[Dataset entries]
● ● ● ●

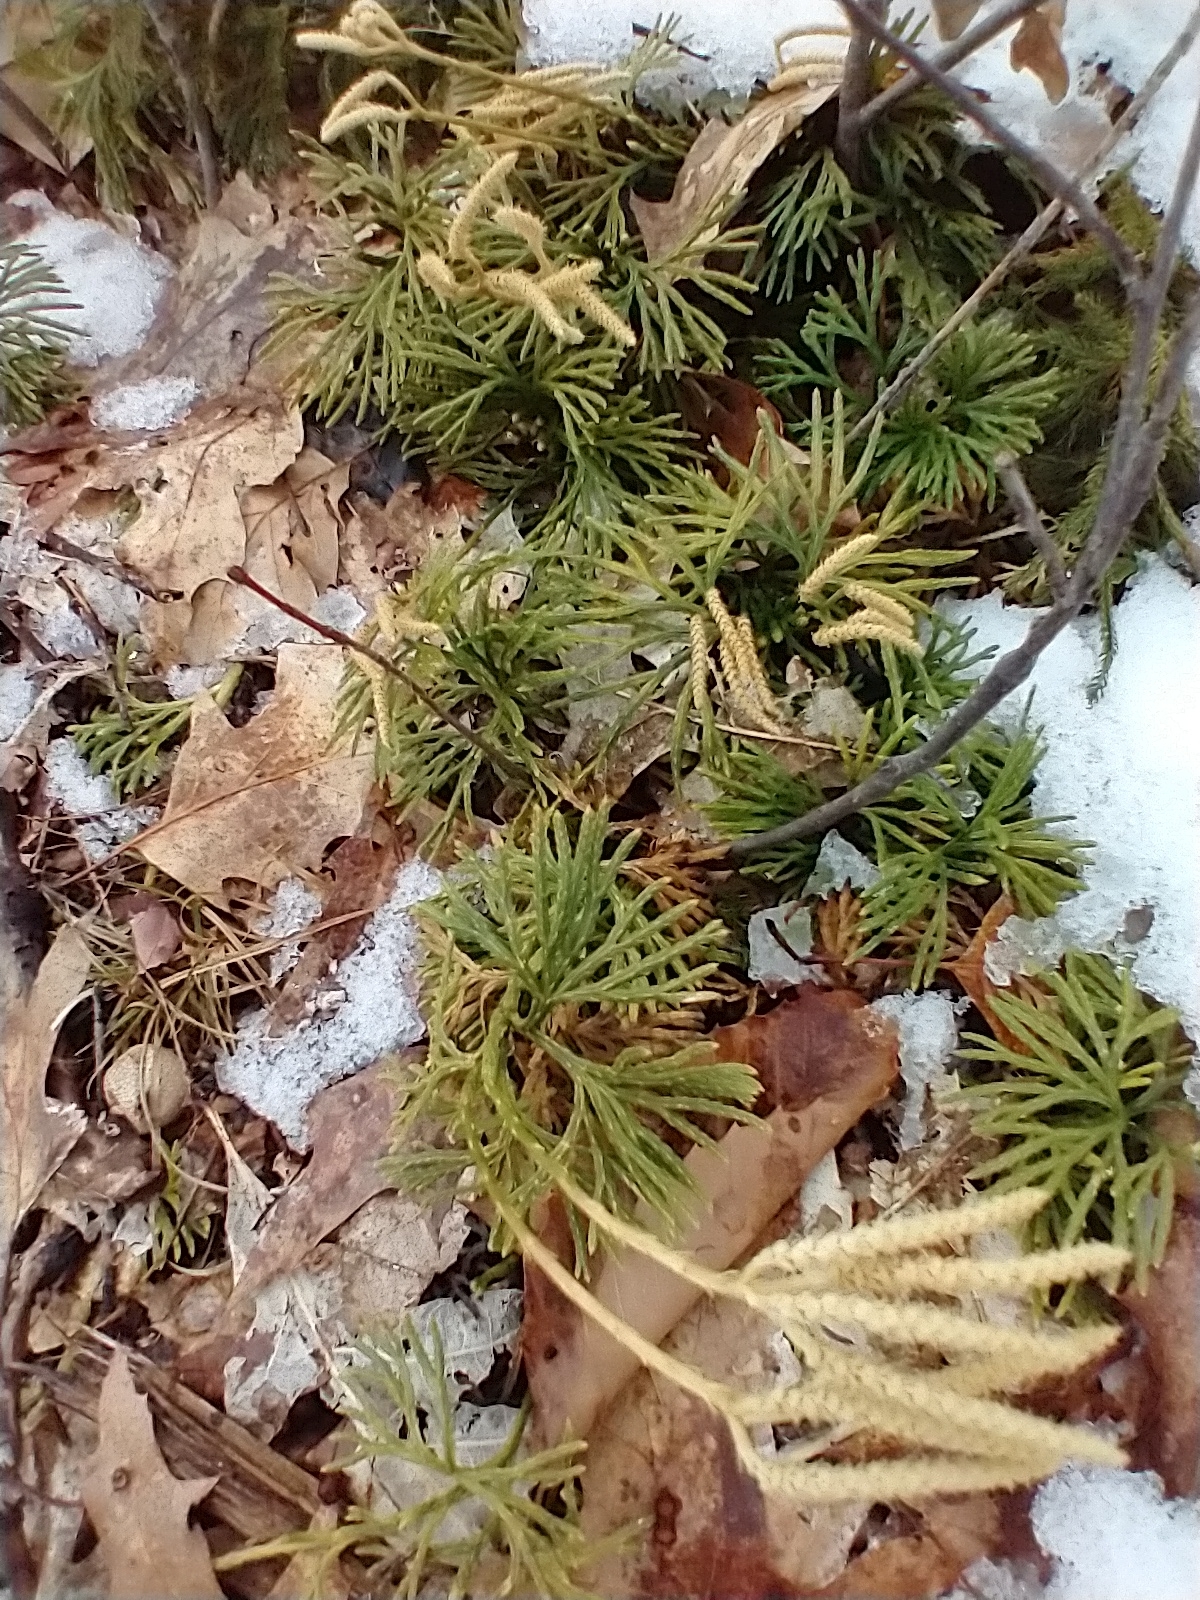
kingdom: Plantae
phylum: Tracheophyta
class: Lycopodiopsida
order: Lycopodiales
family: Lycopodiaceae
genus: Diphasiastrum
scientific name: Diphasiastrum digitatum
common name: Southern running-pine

● ● ● ●

Short problem:
Render the text lines of the records above as a Markdown table with the columns "No." and "Line," numbering each row and omitting blank lines. Leave the pictures out of the answer.

Written answer:
| No. | Line |
|---|---|
| 1 | kingdom: Plantae |
| 2 | phylum: Tracheophyta |
| 3 | class: Lycopodiopsida |
| 4 | order: Lycopodiales |
| 5 | family: Lycopodiaceae |
| 6 | genus: Diphasiastrum |
| 7 | scientific name: Diphasiastrum digitatum |
| 8 | common name: Southern running-pine |